Subiram. Conduziam-se bem, adolescentemente enamorados até ao quarto do motel adjacente. É assim que funciona, uma licença poética sobre a lei. O amigo mantenedor da noitada sumira pelas vielas do jardim, ladeado das duas escolhidas, segundo dele o desejo planejado, uma a outra dedicada, desde que por ele solícitas. Não gravou a fração perdida das silhuetas dos três, pois interrompido pelo lapso da dama acompanhante alta de ombros ossudos, seios médios e de pálpebras azuladas, tudo equilibrado nas botas brancas altas, a pensar o número do quarto com o rápido abrir do guarda-chuva, a garoa iniciada pelo avanço da madrugada, cedido gentilmente pelo porteiro da boate, o mesmo ser imparcial que perguntava sempre quando empunhava e manuseava o aparelho para conferir possíveis portes de metal, já longe nas horas em que estavam: ___ Conhece as regras da casa?

 

     Ela pôs a bolsa sobre uma das cadeiras circundantes da mesa de madeira suportada pelo grotesco tapete de pele bovina. Riam meio livres e comentavam coisas do mundo iguais a crianças novas fingindo brincar entre si, na verdade, falando sozinhas. Não havia conexão contínua do entrosamento, embora autêntico. Isto, porém, também gerava prazer. E no repertório, o cuidado com a borboleta de asas acinzentadas a flautear os cantos e as luzes, ela deixando roupas sobre a mesma cadeira da bolsa e nela aninhando parte das suas jóias e dando à outra metade o conforto da tábua plana onde ele descansara seu copo cheio do destilado.

 

     E demorava a ida ao banho para retirar os brilhos pingados na epiderme.

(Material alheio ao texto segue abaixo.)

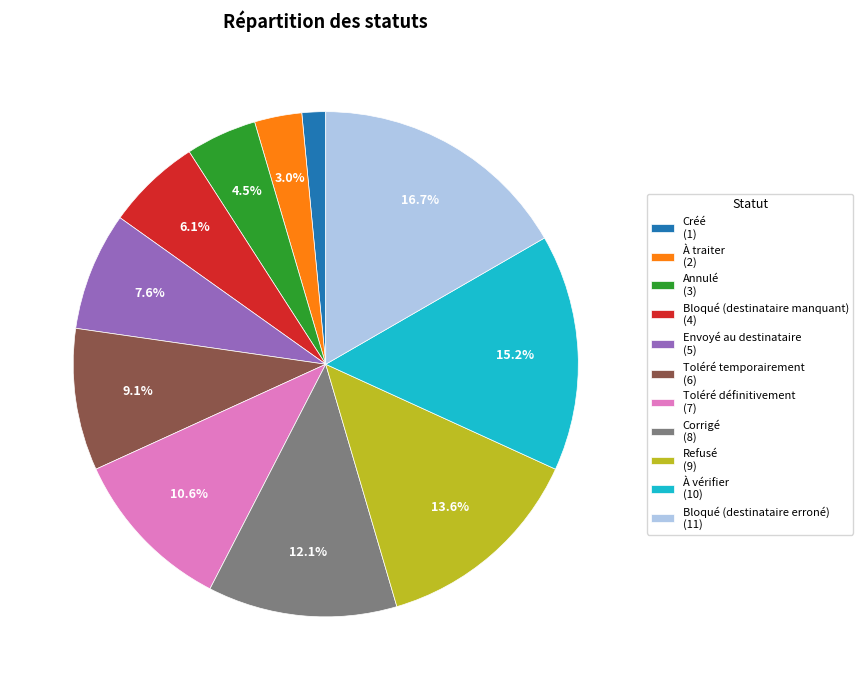

Combined, do À traiter and Corrigé account for over 50%?

No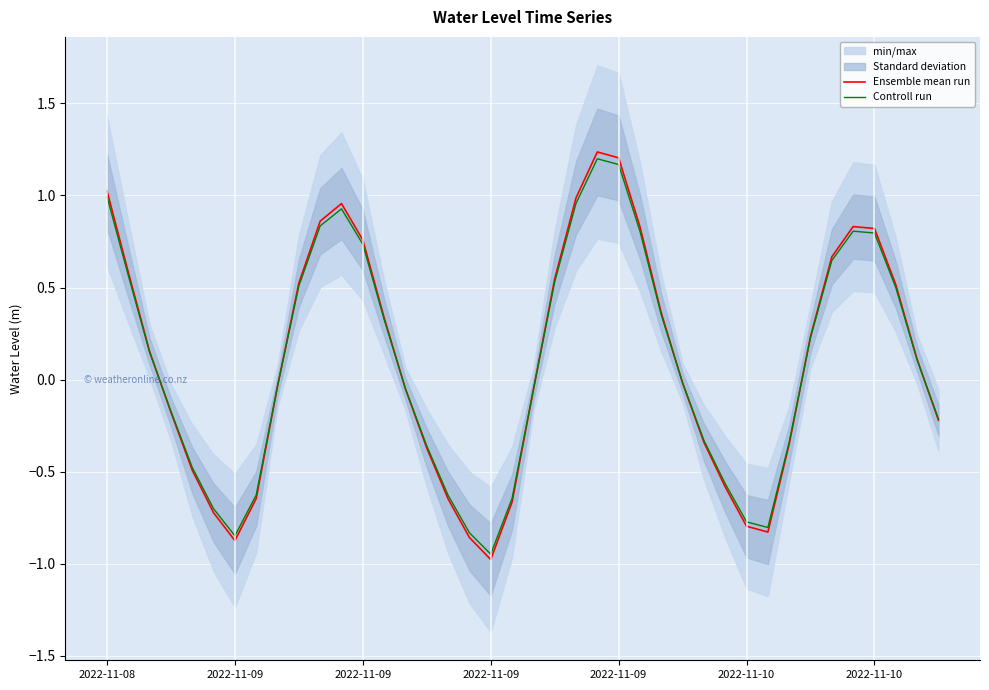

In Controll run, how many points are higher than both neighbors (excluding endpoints)?

3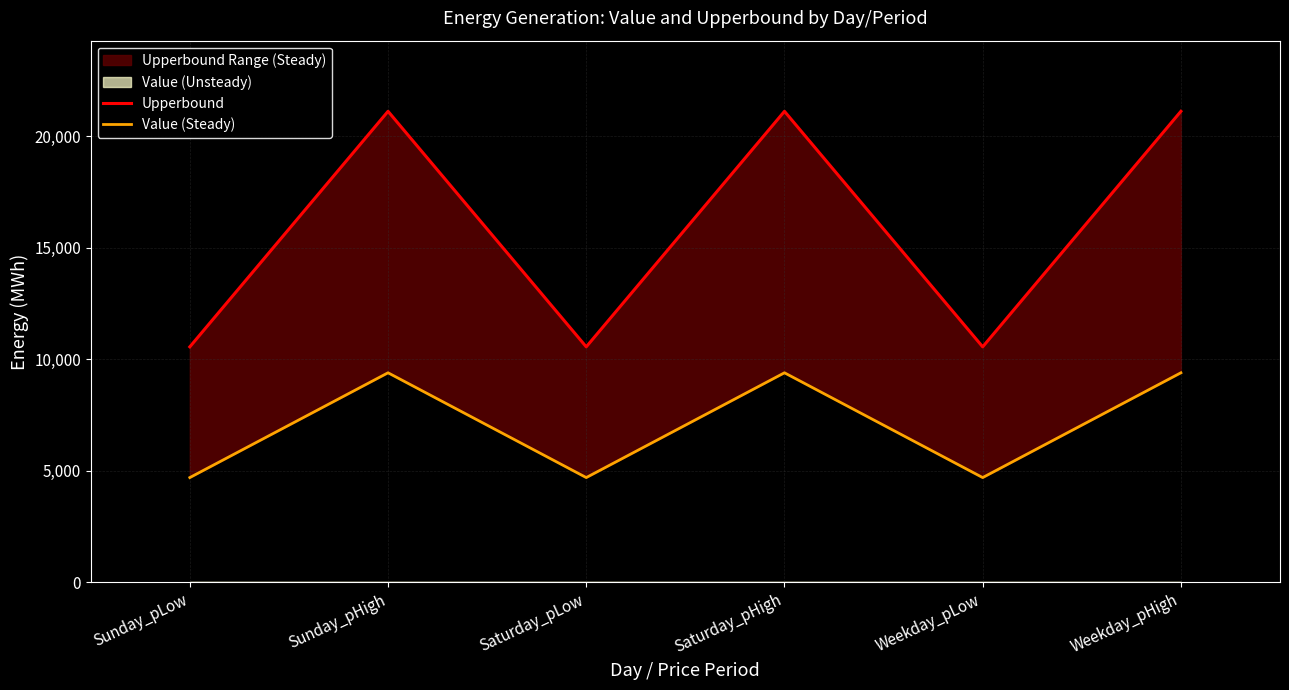

Is the value of Upperbound at Saturday_pHigh greater than the value of Value (Steady) at Sunday_pLow?

Yes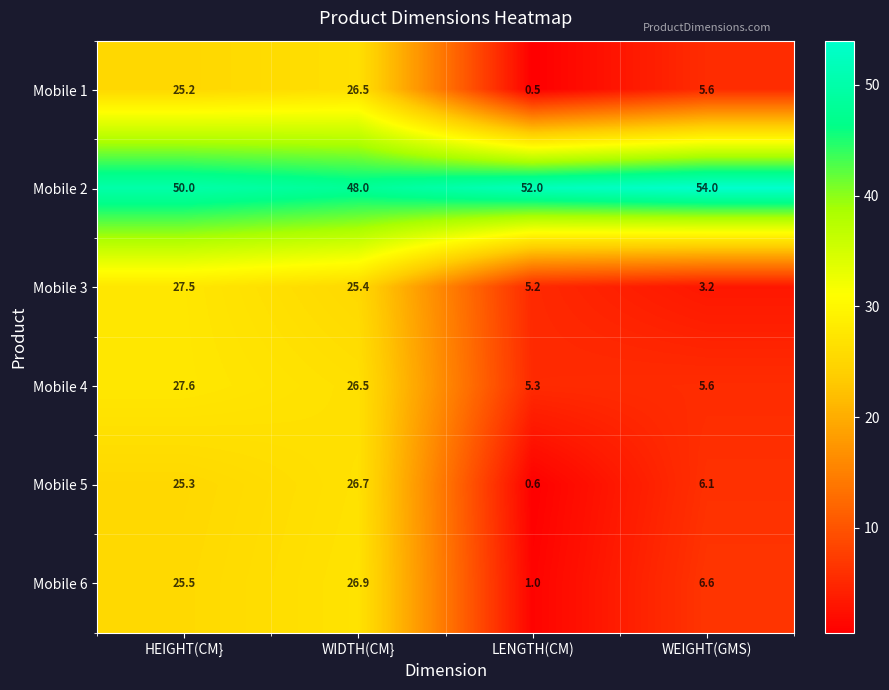

Which series has the largest total across all categories?

Mobile 2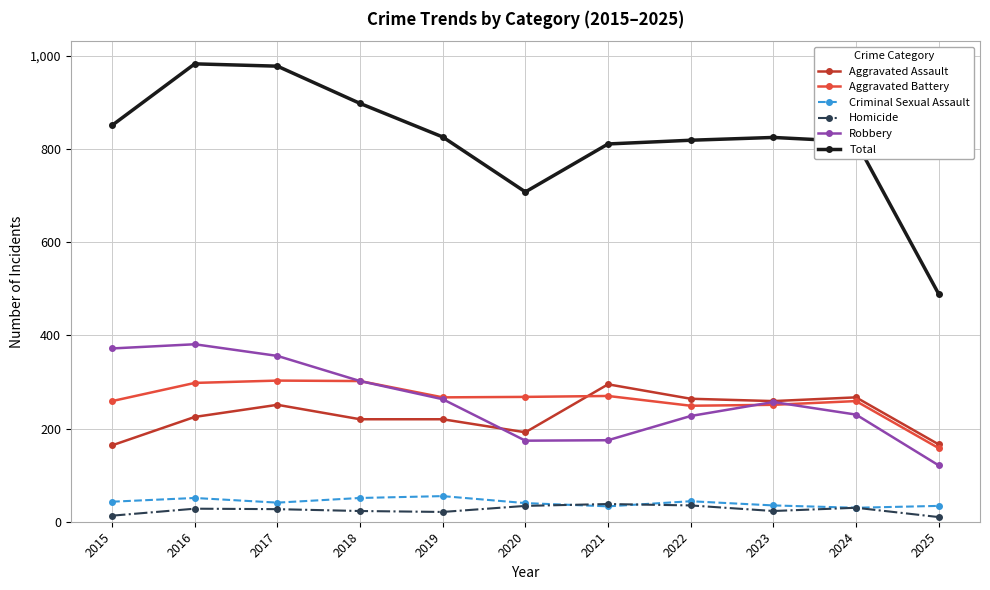

What are all the series names shown in the legend?

Aggravated Assault, Aggravated Battery, Criminal Sexual Assault, Homicide, Robbery, Total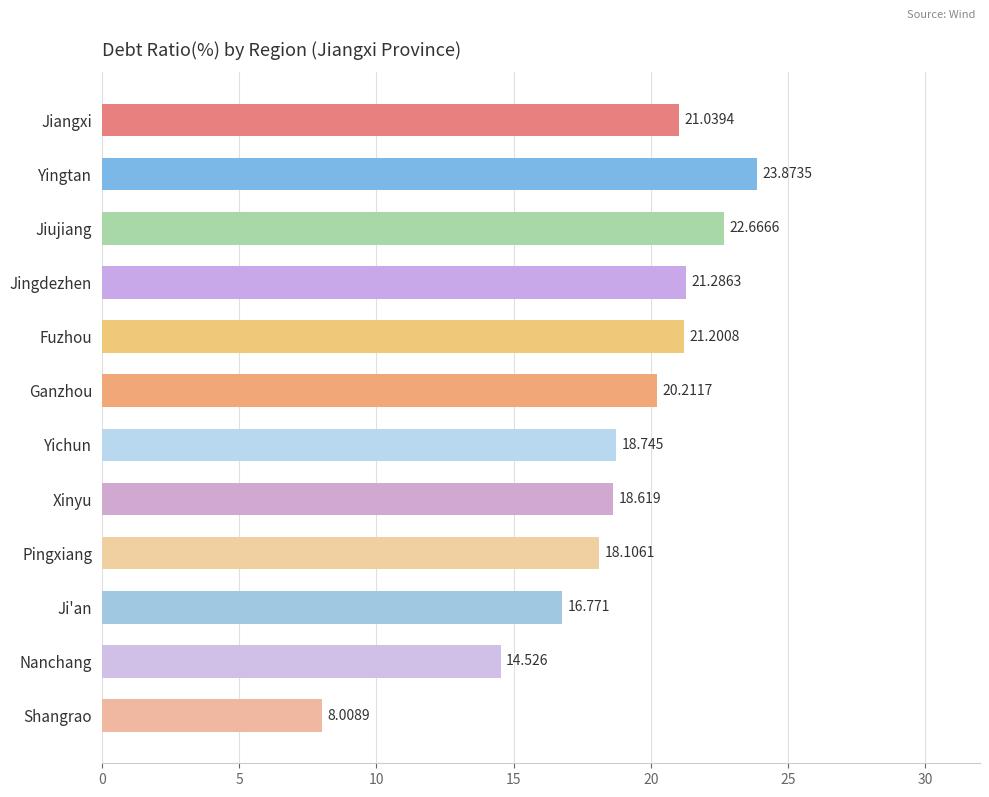

What is the minimum value shown in the chart?

8.0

Problemas com o aquecedor. E fartou uma eternidade dolorida para o tempo tão escasso de uma hora regrada a sinais sonoros. Ele já pedia desconto aos árbitros imaginários, mas ficou estático a admirar os requintes. Consertaram o sinistro. Ela foi ao banho dizendo não ter vergonha da nudez. Ele perguntou várias vezes: ___O que é a vergonha? E por se saber razoavelmente alcoolizado, prestou continência ao ímpeto e se dirigiu à mesa do touro morto. E tombou o copo. Uma pequena parte do líquido a madeira seca absorveu instantaneamente. Outra, no copo permanecera pela rapidez tida no movimento reflexo de levantá-lo à posição original. Entretanto, a bica densa maior escorreu para o sentido da cadeira onde jazia a bolsa aberta e as jóias e a chuva perigosa da estrada alumbrou a percepção do desastroso episódio. Ela cantarolava sob a ducha e nada percebera. Ele acudia o acontecimento com a toalha arrancada às pressas da embalagem plástica. Bebeu o último gole do copo. Precisava de coragem pra contar o acidente. Contou.

 

     Como se vai do céu ao inferno? Não. Não é caminho que se decore ou que se registre em mapas bem legendados de explicação convincente. São opostos sem nada pra intermediar, a lua sombria e negra da noite repentina sem entardecer. As mãos que se soltam sem querer quando o amor termina, mesmo que defronte dos cinemas e teatros. Não havia mais o cliente, nem a borboleta e nem tão pouco os passos dela nus pelo quarto. Havia objetos a serem salvos da umidade e muitas palavras à porcaria de sua vida enxugada de aflições contidas. Ele parou de pedir desculpas, mas as retomou na saída sem penetrar o intervalo doloroso da cena com impropérios, tons alterados ou lamúrias sobre o quanto é azarado seu olhar junto à coordenação dos membros. O álcool faz dobrar as palavras. ___ Espera, não vai nesta chuva sozinho. A voz dela era doce. Desceram. Quando chegaram à porta da boate, perguntou um funcionário da manutenção geral: __ Esquentou o chuveiro? Antes que ela pudesse responder, ele se adiantou na ironia: ___ Sim, esquentou e muito. Ela o deixou, gargalhando. Ele sabia agora o que era a vergonha.